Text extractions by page

◆ ◆ ◆ ◆ ◆

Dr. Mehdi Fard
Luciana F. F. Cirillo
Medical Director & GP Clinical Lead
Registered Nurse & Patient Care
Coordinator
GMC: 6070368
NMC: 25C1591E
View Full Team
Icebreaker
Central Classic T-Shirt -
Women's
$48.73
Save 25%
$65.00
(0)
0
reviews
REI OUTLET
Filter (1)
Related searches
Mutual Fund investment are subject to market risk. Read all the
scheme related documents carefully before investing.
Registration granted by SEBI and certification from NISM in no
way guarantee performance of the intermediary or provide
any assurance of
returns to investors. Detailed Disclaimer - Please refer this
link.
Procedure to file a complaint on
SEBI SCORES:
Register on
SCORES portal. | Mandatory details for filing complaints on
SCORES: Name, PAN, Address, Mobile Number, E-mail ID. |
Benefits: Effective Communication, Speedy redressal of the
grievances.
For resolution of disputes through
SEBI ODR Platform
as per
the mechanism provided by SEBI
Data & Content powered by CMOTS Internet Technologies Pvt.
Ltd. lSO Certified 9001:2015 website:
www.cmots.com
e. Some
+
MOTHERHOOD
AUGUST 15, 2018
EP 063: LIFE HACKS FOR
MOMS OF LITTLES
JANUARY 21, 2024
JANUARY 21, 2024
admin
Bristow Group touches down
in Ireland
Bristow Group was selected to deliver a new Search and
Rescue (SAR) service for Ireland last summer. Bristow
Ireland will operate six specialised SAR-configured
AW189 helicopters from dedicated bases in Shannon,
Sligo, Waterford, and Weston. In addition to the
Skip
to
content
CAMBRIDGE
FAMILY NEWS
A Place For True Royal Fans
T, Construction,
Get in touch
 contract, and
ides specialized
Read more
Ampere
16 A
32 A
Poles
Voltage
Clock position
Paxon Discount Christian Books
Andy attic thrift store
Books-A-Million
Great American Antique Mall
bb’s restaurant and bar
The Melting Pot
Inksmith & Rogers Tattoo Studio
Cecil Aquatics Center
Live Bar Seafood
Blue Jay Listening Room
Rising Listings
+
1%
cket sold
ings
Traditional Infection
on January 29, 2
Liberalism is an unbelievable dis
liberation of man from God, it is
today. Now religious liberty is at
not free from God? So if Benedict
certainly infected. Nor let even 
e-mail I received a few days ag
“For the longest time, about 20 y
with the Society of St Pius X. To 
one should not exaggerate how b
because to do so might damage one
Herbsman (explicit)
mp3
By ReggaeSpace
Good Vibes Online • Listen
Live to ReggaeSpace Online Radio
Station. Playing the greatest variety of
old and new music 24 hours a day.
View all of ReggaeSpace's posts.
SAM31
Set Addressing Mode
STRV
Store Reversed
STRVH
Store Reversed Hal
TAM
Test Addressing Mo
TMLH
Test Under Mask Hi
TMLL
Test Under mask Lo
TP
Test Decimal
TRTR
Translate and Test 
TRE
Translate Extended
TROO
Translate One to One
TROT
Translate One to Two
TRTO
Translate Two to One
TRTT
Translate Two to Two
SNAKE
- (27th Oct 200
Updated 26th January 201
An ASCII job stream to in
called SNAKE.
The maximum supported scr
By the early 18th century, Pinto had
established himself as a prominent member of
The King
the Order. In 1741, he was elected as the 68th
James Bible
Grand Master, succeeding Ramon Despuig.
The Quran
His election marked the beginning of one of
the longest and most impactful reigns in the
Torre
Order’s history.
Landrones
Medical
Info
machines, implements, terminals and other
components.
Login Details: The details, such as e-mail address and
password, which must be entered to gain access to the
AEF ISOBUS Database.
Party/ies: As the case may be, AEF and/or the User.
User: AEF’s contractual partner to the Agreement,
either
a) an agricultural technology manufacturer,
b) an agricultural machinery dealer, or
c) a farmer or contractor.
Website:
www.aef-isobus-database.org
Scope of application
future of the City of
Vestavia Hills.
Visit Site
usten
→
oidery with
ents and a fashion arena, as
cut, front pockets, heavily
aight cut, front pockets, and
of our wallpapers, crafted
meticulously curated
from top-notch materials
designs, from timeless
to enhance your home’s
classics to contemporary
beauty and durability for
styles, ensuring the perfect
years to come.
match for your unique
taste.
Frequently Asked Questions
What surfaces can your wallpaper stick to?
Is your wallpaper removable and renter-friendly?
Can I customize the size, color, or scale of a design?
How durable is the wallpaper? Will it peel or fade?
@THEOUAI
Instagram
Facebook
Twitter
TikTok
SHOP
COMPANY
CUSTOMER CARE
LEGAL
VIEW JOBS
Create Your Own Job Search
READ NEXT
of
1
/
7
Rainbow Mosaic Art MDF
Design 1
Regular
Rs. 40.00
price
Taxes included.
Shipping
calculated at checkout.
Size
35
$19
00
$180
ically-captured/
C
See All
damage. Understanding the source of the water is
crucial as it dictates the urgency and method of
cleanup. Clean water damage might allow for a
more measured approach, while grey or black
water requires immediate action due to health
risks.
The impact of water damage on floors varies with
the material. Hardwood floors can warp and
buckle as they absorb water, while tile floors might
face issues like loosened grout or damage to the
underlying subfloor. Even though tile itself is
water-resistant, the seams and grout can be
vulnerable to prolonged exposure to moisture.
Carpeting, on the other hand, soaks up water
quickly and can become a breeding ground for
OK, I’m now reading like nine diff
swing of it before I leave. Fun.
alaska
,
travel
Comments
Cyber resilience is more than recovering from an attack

◆ ◆ ◆ ◆ ◆

§ What you will do
Can you reproduce the material word for word, from its first line through the line containing "Ltd. lSO Certified"?

§ Output of the exercise
Dr. Mehdi Fard
Luciana F. F. Cirillo
Medical Director & GP Clinical Lead
Registered Nurse & Patient Care
Coordinator
GMC: 6070368
NMC: 25C1591E
View Full Team
Icebreaker
Central Classic T-Shirt -
Women's
$48.73
Save 25%
$65.00
(0)
0
reviews
REI OUTLET
Filter (1)
Related searches
Mutual Fund investment are subject to market risk. Read all the
scheme related documents carefully before investing.
Registration granted by SEBI and certification from NISM in no
way guarantee performance of the intermediary or provide
any assurance of
returns to investors. Detailed Disclaimer - Please refer this
link.
Procedure to file a complaint on
SEBI SCORES:
Register on
SCORES portal. | Mandatory details for filing complaints on
SCORES: Name, PAN, Address, Mobile Number, E-mail ID. |
Benefits: Effective Communication, Speedy redressal of the
grievances.
For resolution of disputes through
SEBI ODR Platform
as per
the mechanism provided by SEBI
Data & Content powered by CMOTS Internet Technologies Pvt.
Ltd. lSO Certified 9001:2015 website:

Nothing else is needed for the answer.